Consegna dell'esercizio -> Prosegui il testo sulla sicurezza in una piazza di Padova, riprendendo subito dopo la sua ultima frase.
***** Testo fornito
Sicurezza in piazza

Padova, una piazza del centro, ore 22, una sera qualunque di questo insulso inverno pre-elettorale. Fa freddo, la nebbia entra nelle ossa, la piazza è deserta. Cerchiamo ristoro ma tutti i bar sono chiusi, lo sono da quando i sindaci PD (che sta per Padova ma anche per  Partito democratico, e non solo..) hanno decretato il coprifuoco per la sicurezza dei cittadini che vivono nel salotto buono della città. C’è aria di solitudine e smarrimento nella piazza che fu abitata anni fa da orde studentesche rumorose e festeggianti. Ma una luce blu nel buio del nulla che digerisce tutto ci mostra che c’è ancora vita in questa desolazione: una volante a fari e motore accesi, piantata nel centro della piazza deserta. 

Un locale, aperto, fioca luce nel buio del deserto cittadino. Due avventori, infreddoliti come noi, bevono una birra. E due sbirri, evidentemente impegnati in una maxi-operazione di polizia contro le bande di immigrati che assaltano le case padovane, chiedono loro i documenti. O forse, afflitti dalla solitudine, cercano a modo loro di fare conoscenza con le uniche anime vive nel raggio di centinaia di metri.
**********
***** Estratti dei dati
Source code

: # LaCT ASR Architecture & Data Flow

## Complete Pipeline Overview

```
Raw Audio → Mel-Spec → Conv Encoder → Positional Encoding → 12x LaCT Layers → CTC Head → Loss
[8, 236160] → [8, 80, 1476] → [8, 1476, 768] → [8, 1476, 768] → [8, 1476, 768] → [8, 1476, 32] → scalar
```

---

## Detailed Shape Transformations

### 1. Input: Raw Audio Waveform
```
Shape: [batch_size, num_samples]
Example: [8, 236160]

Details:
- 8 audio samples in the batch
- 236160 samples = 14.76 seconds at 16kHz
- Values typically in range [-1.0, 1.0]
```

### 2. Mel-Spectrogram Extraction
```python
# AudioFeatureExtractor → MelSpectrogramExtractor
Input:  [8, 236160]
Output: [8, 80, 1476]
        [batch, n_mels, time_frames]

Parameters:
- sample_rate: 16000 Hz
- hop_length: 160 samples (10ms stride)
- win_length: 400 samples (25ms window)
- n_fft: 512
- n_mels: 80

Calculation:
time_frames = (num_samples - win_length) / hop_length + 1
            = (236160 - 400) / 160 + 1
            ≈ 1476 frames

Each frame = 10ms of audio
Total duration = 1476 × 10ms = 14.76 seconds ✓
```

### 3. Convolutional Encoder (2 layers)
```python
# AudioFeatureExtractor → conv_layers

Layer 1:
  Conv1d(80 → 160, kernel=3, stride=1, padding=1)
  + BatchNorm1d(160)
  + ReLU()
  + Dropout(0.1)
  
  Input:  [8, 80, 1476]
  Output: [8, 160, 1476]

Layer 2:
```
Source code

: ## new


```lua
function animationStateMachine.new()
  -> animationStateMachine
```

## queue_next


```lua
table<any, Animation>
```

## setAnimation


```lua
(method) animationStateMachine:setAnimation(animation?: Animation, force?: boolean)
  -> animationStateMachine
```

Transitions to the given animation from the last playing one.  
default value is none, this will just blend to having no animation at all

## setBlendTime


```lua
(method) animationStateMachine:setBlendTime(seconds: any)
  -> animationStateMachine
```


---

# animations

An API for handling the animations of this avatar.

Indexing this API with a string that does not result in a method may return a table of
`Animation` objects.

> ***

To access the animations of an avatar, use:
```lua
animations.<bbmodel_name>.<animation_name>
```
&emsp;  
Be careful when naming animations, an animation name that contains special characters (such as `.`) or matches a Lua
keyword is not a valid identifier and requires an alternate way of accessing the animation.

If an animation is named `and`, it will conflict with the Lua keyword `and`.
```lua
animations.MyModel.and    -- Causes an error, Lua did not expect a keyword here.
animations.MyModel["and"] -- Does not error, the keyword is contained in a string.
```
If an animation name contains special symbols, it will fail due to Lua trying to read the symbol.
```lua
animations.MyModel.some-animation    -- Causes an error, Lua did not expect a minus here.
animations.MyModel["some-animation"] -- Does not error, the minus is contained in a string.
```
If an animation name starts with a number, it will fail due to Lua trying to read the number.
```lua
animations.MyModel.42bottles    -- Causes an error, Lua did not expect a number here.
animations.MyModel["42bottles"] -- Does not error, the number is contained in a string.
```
**********
Soluzione dell'esercizio ->
Ci avviciniamo. Prendiamo una Ichnusa. Attacchiamo bottone con il gestore.

22:15. “nelle ultime settimane vengono quasi ogni sera” ci dice. “non so che vogliono, so solo che in piazza non c’è più nessuno e loro mandano via la clientela. Qua non si lavora, non c’è più nessuno!”
“ma perché vengono sempre qua secondo te?”
“perché sono immigrato! Cosa vuoi che trovino? Ormai mi conoscono bene, vengono sempre qua, ho tutto in regola, loro lo sanno, che cosa vogliono?”
“ma magari ci sono delle risse ogni tanto?”
“macché ma non vedi? Chi fa rissa se non c’è nessuno? Vogliono solo rompere i coglioni, scusa la parola”

22:25. Gli sbirri sono ancora dentro alla volante per leggere i documenti e fare il verbale. Ci chiediamo quanto ci voglia a fare un’operazione del genere. Ci dice uno dei due avventori: 
“l’altro cliente non aveva neanche i documenti, è clandestino”
“e allora perché ci mettono così tanto? Che cazzo stanno facendo? ”
“niente, rompono i coglioni e basta, ogni sera fanno il giro”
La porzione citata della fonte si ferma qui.